→ **TEXT SHOWN**
You manage an Azure event hub.
You need to ensure that multiple load-balanced instances of a .NET application (version 5.0) can be used to scale event processing.

Which event processor client should you use?

A

EventProcessorClient balances the load between multiple instances of a program in newer .NET versions (version 5.0).

EventHubConsumerClient balances the load between multiple instances of a program in Python and JavaScript.

EventProcessorHost balances the load between multiple instances of a program in earlier .NET versions.
The EventHubProducerClient class is used to send events to an event hub.

38
Q

How can you scale your event processing apps?

A
  1. run multiple instances of the app and have it balance the load among themselves.

In old versions, EventProcessorHost allowed you to balance the load between multiple instances of your program and checkpoint events when receiving.

In the newer versions (5.0+), EventProcessorClient (.NET and Java) or EventHubConsumerClient (Python and JavaScript) allows you to do the same

39
Q

What are the different message routing you can do with Service Bus?

A
  1. Simple request/reply
  2. Multicast request/reply
  3. Multiplexing
  4. Multiplexed request/reply
40
Q

What’s the message routing Simple request/reply?

A

A publisher sends a message into a queue and expects a reply from the message consumer. The publisher owns a queue to receive the replies. The address of that queue is contained in the ReplyTo property of the outbound message. When the consumer responds, it copies the MessageId of the handled message into the CorrelationId property of the reply message and delivers the message to the destination indicated by the ReplyTo property.

One message can yield multiple replies, depending on the application context.

41
Q

What’s the message routing Multicast request/reply?

A

As a variation of the prior pattern, a publisher sends the message into a topic and multiple subscribers become eligible to consume the message. Each of the subscribers might respond in the fashion described previously. If ReplyTo points to a topic, such a set of discovery responses can be distributed to an audience.

42
Q

If you want to define policies to multiple scopes in Azure API Management, what element should you use to enforce a policy evaluation order?

A

The <base></base> element provides the ability to enforce policy evaluation order.

43
Q

Azure Event Hubs Capture enables you to auto deliver streaming data in Event Hubs. To which locations?

→ **EXERCISE SET**
(a) Copy the Azure study notes word for word, from "EventProcessorHost balances the" up to and including "load among themselves.".
(b) Answer these questions from the Azure study notes:
(i) Which class is used to send events to an event hub?
(ii) In Simple request/reply, which property of the outbound message contains the address of the publisher's reply queue?
(iii) In Azure API Management, which element enforces policy evaluation order?
(c) Continue the Azure study notes from their last line.

→ **SOURCE DATA**
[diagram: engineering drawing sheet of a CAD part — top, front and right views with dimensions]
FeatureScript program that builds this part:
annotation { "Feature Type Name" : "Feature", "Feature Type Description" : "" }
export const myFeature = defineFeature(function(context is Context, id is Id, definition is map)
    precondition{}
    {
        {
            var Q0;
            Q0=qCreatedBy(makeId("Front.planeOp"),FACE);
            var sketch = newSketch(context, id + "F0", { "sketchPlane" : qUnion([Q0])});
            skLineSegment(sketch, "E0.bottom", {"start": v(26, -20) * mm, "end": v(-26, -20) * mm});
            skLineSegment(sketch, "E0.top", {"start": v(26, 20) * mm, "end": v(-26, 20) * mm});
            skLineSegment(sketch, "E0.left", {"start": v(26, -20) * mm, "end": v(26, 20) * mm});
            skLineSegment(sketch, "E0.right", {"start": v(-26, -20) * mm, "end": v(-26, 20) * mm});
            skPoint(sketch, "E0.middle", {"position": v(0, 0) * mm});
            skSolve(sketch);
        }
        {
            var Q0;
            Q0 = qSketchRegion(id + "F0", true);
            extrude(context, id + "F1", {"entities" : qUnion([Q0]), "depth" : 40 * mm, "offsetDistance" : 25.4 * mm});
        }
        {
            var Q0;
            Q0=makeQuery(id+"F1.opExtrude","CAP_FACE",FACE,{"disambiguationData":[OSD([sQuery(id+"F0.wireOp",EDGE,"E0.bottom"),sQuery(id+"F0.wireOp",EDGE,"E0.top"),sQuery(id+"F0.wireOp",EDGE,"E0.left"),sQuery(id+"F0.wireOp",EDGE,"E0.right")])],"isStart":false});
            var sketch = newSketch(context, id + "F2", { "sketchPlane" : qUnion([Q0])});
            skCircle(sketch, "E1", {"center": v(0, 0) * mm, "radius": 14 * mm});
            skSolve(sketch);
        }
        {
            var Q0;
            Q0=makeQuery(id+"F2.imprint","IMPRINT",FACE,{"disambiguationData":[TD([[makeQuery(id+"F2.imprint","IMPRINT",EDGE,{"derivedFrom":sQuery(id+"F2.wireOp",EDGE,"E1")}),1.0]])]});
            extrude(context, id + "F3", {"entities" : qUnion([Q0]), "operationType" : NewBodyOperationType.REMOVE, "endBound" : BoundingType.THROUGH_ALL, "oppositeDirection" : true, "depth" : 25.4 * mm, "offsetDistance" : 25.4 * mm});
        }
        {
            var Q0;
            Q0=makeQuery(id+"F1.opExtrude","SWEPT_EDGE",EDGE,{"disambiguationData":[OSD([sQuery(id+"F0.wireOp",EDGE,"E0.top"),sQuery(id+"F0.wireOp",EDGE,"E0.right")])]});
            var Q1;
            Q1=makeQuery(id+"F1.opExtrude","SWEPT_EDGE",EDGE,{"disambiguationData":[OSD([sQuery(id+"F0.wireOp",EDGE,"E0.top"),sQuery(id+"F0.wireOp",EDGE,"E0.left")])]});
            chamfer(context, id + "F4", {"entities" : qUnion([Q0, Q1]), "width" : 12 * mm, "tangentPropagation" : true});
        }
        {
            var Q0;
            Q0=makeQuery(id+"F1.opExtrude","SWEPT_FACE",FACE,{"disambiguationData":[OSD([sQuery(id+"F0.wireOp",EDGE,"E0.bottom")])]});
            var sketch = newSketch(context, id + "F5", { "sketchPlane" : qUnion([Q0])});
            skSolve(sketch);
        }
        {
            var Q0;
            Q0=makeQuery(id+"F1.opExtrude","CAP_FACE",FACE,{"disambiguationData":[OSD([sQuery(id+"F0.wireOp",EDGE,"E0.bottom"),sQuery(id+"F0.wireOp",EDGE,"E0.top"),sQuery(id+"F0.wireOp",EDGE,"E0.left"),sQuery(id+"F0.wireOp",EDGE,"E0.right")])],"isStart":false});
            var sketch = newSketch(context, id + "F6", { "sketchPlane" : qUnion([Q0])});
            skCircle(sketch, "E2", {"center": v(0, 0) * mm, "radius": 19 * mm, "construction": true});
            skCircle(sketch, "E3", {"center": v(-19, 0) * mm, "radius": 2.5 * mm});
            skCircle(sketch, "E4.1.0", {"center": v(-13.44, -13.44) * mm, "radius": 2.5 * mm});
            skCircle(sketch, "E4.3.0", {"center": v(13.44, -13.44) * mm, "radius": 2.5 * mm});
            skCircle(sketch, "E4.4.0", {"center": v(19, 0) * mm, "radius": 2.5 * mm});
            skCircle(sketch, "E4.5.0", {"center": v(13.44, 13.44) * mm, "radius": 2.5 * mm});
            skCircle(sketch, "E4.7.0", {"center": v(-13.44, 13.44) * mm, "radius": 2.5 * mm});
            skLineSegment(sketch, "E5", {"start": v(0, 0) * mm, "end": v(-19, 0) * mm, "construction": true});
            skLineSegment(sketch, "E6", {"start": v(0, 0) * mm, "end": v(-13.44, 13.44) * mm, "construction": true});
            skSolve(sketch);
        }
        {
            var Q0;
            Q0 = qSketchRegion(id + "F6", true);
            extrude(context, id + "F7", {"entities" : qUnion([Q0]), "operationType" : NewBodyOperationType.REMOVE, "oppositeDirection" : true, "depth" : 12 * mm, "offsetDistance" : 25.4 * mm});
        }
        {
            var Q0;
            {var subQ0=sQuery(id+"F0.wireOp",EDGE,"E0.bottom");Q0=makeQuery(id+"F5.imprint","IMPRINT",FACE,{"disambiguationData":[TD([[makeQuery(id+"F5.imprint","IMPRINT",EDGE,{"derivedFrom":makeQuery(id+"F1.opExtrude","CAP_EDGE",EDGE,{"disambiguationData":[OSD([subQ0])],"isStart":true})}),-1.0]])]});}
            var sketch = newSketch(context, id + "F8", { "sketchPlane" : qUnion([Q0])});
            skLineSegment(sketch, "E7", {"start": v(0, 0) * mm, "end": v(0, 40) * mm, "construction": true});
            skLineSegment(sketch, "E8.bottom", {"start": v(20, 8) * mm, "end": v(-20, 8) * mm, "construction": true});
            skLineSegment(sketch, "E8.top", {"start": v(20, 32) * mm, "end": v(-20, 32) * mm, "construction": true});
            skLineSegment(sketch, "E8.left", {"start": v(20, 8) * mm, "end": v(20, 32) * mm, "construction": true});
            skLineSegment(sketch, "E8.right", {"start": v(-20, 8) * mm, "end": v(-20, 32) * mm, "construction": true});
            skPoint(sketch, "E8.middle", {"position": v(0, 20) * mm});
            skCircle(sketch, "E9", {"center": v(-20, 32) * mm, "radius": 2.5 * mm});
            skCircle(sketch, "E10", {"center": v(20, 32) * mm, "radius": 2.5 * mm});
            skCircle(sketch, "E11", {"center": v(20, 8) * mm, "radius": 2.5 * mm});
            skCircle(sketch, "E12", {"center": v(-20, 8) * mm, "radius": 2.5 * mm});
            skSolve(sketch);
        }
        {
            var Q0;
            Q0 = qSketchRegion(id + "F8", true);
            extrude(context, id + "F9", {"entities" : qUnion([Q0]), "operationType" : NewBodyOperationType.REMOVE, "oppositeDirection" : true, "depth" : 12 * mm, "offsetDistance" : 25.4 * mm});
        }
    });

→ **ANSWER SECTION**
(a)
EventProcessorHost balances the load between multiple instances of a program in earlier .NET versions.
The EventHubProducerClient class is used to send events to an event hub.

38
Q

How can you scale your event processing apps?

A
  1. run multiple instances of the app and have it balance the load among themselves.

(b)
(i) The EventHubProducerClient class.
(ii) The ReplyTo property.
(iii) The <base></base> element.

(c)
A

Azure Blob storage,
Azure Data Lake Storage Gen1 and Gen 2

44
Q

What’s Azure Event Hub?

A

a big-data streaming platform and event ingestion service (the process of importing large, assorted data files from multiple sources into a single, cloud-based storage medium).

One of the three types of message broker available on Azure.

45
Q

What are message broker?

A

Message brokers act as intermediaries between event producers (eg, mobile apps) and event consumers (eg. dashboards or data processing pipelines)

46
Q

What messaging broker services does Azure have?

A
  1. Azure Event Hubs; pull method
  2. Azure Service Bus; similar to Event Hubs. Designed for delivery of mission-critical commands for which a delivery guarantee is required.
  3. Azure Event Grid; push model -> follows a publisher-subscriber pattern. A source (eg. mobile app) triggers an event that is pushed to all subscribers, or is discarded if no subscribers exist.
47
Q

When is Event Hubs a suitable solution?

A

Ingesting high volumes of messages quickly and reliably. Suitable for receiving data from thousands+ event publishers simultaneously and ensuing the data is stored in a non-volatile state (doesn’t change rapidly).

48
Q

When is Event Hubs not the best solution?

A
  1. If the event creators are critically dependent on specific actions taking place in a specific window of time.
  2. When delivery of all info is absolutely business critical.
49
Q

How much is a single throughput unit for ingress and egress?

A

Ingress: Up to 1MB per second or 1000 events per second (whichever comes first)

Egress: Up to 2MB per second or 4096 events per second.